## Exercise requirements
Determine how many lines in the entries below contain the word "this". The reply is that number alone.
(Record excerpts)
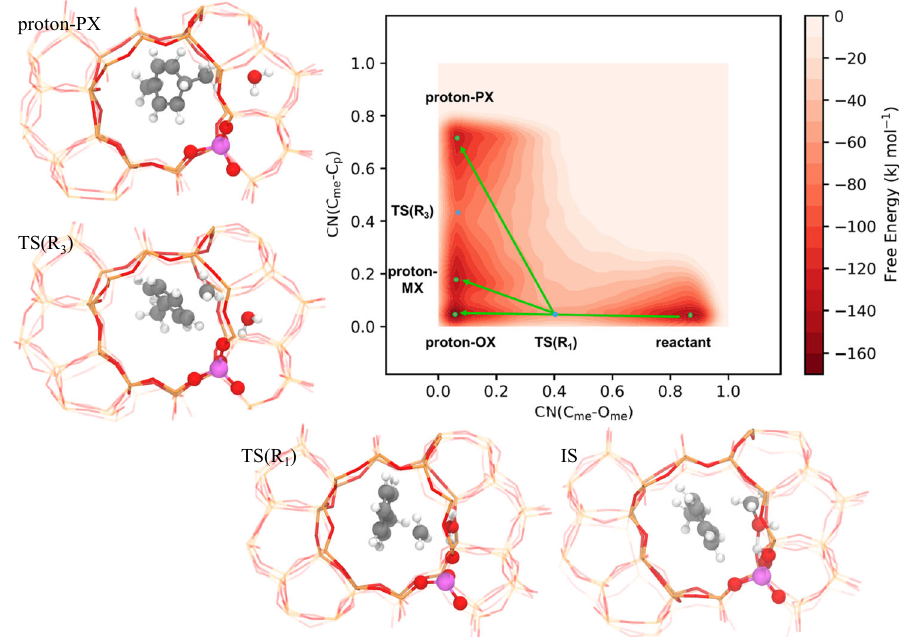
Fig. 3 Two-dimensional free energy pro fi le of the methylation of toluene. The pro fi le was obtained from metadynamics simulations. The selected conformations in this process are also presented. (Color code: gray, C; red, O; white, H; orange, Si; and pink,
(End Record excerpts)
(Record excerpts)
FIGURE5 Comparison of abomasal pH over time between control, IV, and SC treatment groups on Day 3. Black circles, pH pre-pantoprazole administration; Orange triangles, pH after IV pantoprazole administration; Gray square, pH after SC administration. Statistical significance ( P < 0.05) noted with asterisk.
(End Record excerpts)
(Record excerpts)
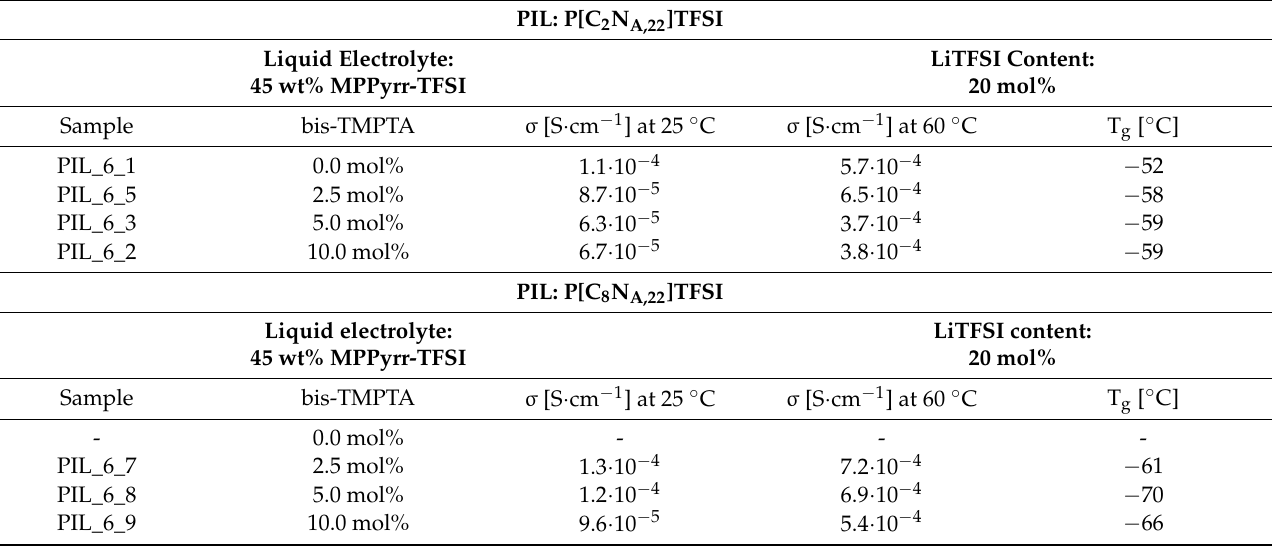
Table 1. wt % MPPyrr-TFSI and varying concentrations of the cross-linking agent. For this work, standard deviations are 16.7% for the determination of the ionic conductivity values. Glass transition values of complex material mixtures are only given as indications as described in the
(End Record excerpts)
## Task answer
2